5. Meshed HVDC grids: The envisaged multi-purpose, multi-actor, multi-vendor, multi-national, and multi-terminal HVDC grids will not be planned, designed, and built all at once. Instead, they will grow in a step-wise, organic fashion. The equipment and systems require technical, regulatory, and economic compatibility and interoperability. This should be achieved through a set of explicit technology and purpose-agnostic minimum requirements which all actors in the super-grid development adhere to. This will require far-reaching coordination on many different levels. Policymakers, grid planners, and designers will need to collaborate to determine regulatory agreements, functional requirements, technical parameters, and project aspects.
6. New battery technology: Beyond commercially available technology, there are also step-change improvements for lithium batteries which are moving from labs and R&D departments to prototype stage. These improvements will continue to reduce cost and increase energy density. Li-ion battery advances will be fueled by the massive increase in EV production and a continuous quest to lower cost and boost range. Long-duration energy capture is critical to fully meet the needs of the energy transition. In the future, we expect to see Li-metal anode batteries with solid electrolyte and high-nickel/low-cobalt cathodes for the performance EV sector and an LFP variant for low-cost lower range EVs and stationary applications. We may see a sector coupling with transportation and industrial heating via green hydrogen technologies for very long duration energy storage
–>Energy use and conversion:
7. Novel shipping technologies: The future uptake of fuel cell technologies is hard to project owing to high market and regulatory uncertainties, as well as uncertainty in the anticipated reduction in investment costs for installing fuel cell systems onboard vessels. The most promising marine application in the short term are for short sea shipping such as ferries (e.g. LT-PEMFC), as well as for auxiliary/harbourmode solutions, where ships will benefit from reduced local and GHG emissions, as well as from the reduction of noise and vibrations. For nuclear power ships, even if small-scale nuclear become competitive with renewable energy, societal acceptance of nuclear power plants is certainly a risk in some countries, and it remains to be seen whether clean and safe nuclear fusion technology can sufficiently distance itself from fission to become acceptable.

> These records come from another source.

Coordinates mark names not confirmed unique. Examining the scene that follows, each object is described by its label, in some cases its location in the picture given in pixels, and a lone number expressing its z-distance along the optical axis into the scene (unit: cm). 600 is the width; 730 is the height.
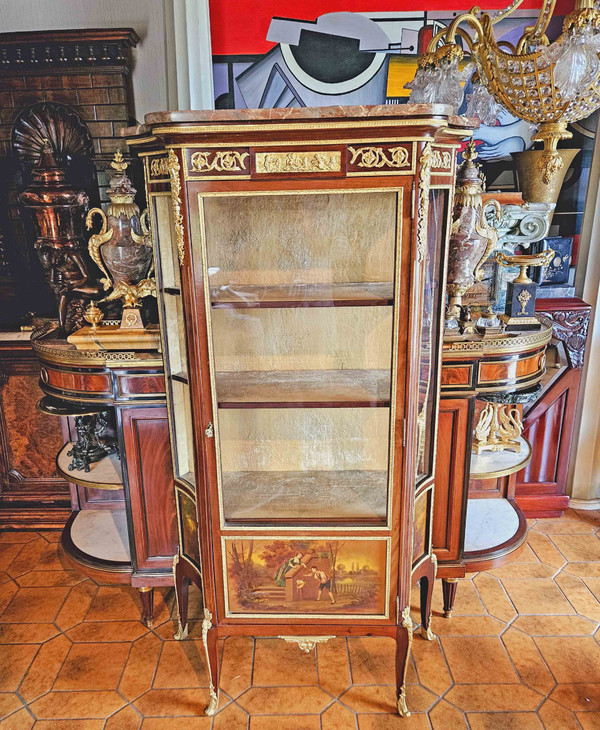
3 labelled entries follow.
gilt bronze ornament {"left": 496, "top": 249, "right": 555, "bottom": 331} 223
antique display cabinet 162
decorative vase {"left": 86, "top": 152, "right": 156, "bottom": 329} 211
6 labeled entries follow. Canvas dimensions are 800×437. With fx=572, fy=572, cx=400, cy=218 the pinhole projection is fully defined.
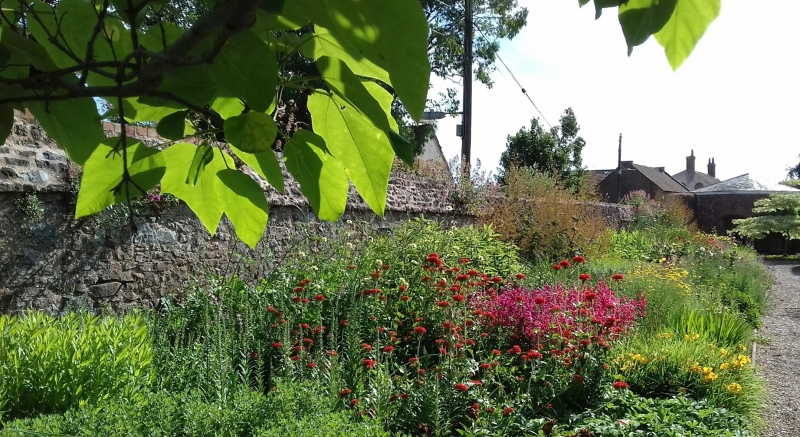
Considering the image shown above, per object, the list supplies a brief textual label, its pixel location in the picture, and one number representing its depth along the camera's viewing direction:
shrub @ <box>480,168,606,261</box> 9.87
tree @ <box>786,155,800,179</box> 41.16
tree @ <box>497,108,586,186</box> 26.14
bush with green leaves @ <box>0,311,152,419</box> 2.83
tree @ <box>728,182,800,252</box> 21.28
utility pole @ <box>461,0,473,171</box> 12.06
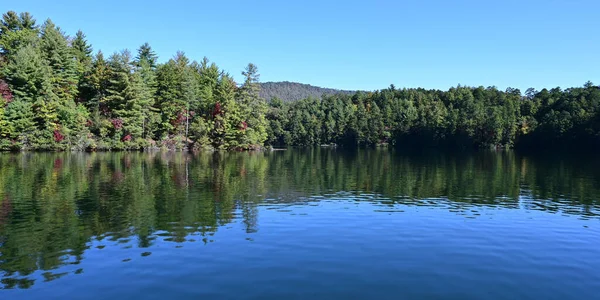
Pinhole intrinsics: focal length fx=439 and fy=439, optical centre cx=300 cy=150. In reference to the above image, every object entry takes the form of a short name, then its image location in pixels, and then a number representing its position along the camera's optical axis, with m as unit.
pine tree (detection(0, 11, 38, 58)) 74.31
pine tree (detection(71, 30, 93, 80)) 81.62
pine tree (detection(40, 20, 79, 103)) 72.56
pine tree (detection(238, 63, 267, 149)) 93.69
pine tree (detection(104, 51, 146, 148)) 77.06
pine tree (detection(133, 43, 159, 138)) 80.69
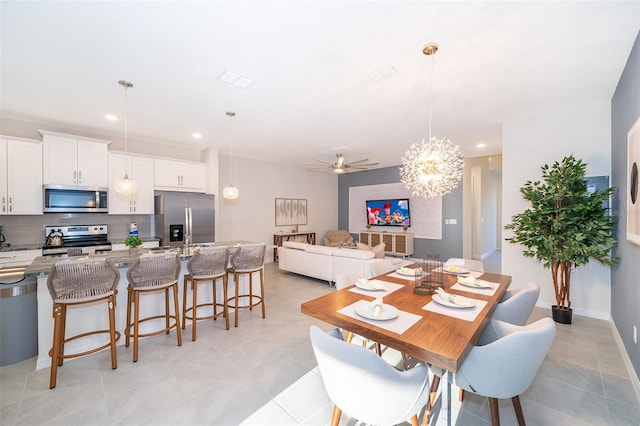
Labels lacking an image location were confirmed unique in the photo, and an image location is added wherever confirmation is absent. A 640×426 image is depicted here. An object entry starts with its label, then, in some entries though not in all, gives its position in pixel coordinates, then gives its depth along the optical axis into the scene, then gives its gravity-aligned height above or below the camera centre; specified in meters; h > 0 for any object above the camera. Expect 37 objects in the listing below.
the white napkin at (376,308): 1.58 -0.62
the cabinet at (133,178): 4.50 +0.57
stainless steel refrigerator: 4.81 -0.11
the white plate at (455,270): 2.72 -0.64
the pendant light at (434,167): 2.69 +0.47
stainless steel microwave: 3.94 +0.22
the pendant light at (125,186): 3.22 +0.33
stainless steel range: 3.96 -0.43
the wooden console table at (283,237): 7.18 -0.74
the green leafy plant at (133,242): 3.16 -0.37
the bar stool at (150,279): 2.51 -0.68
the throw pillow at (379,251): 5.05 -0.80
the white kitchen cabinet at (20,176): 3.65 +0.53
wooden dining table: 1.25 -0.67
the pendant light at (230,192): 4.10 +0.31
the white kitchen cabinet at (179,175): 4.96 +0.74
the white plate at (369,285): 2.13 -0.63
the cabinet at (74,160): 3.92 +0.84
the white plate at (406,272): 2.64 -0.64
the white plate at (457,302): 1.75 -0.64
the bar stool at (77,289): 2.10 -0.66
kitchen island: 2.34 -1.02
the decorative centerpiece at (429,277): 2.12 -0.60
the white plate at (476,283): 2.21 -0.64
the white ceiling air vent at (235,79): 2.67 +1.43
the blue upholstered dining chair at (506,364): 1.31 -0.81
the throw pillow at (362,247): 5.56 -0.78
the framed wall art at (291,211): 7.50 +0.01
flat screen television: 7.70 -0.03
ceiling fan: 5.71 +1.28
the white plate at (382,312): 1.57 -0.64
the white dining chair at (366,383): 1.14 -0.80
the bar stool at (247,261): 3.30 -0.65
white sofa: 4.45 -0.94
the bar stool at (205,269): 2.93 -0.68
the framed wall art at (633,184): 2.10 +0.23
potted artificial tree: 2.93 -0.18
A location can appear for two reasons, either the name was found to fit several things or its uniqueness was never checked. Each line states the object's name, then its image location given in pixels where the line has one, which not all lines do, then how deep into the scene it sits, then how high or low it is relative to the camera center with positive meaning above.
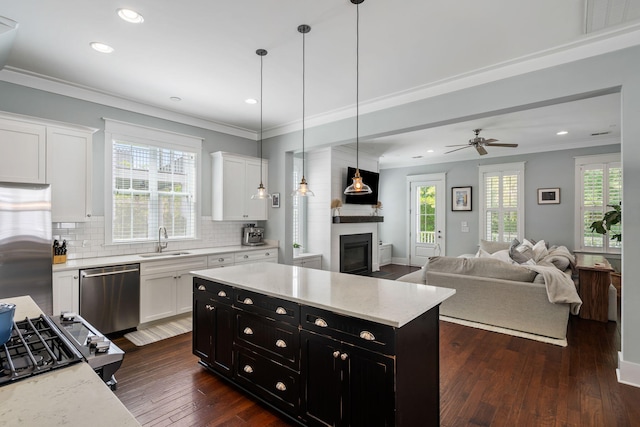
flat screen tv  6.72 +0.60
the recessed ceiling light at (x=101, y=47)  2.85 +1.51
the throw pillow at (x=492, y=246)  6.45 -0.69
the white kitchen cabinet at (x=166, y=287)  3.90 -0.97
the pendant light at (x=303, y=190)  2.94 +0.21
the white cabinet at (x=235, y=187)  5.05 +0.42
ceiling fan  5.43 +1.20
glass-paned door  8.23 -0.20
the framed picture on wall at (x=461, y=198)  7.79 +0.35
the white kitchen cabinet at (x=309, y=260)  5.72 -0.90
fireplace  6.57 -0.90
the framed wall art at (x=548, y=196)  6.68 +0.35
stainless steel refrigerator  2.95 -0.29
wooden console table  4.18 -1.04
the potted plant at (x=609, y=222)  5.19 -0.17
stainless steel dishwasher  3.46 -0.97
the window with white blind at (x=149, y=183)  4.15 +0.41
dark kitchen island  1.74 -0.86
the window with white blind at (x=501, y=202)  7.11 +0.25
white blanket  3.44 -0.85
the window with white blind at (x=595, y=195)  6.07 +0.35
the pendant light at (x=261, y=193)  3.23 +0.20
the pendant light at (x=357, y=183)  2.51 +0.25
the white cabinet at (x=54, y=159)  3.09 +0.55
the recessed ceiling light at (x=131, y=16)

8. EVs and grid integration: The huge investments currently being channelled into EVs and their associated charging infrastructure, the fact that they are three to four times more efficient than ICE equivalents, their much lower impact on the planet and the flexibility they can provide to aid their integration – as well as that of renewables – means that EVs are a vital part of the energy transition, and one that will ultimately lower the cost of transport, reduce GHG emissions and improve grid reliability.
9. Green hydrogen production: In the coming decade, we see increasing cost competitiveness for green hydrogen from electrolysis by improving efficiency and decreasing capex. In areas with abundant renewable resources and low-priced electricity, the costs of green hydrogen will drop even further. AE and PEM are the most developed hydrogen technologies, but SOE and AEM may yet have a future.
10. Carbon Capture and Storage: Within the next decade, additional capture processes will reach commercial maturity. Capture costs, not technology, remain the major limitation for CCS implementation. CCS is growing at faster pace thanks to favourable conditions. However, the pace is not fast enough for a Paris-compliant energy future; that will require much more robust carbon pricing and other incentives at a global level. With the right support, CCS will be able to play the necessary role it has to aid the transition to a net-zero energy system.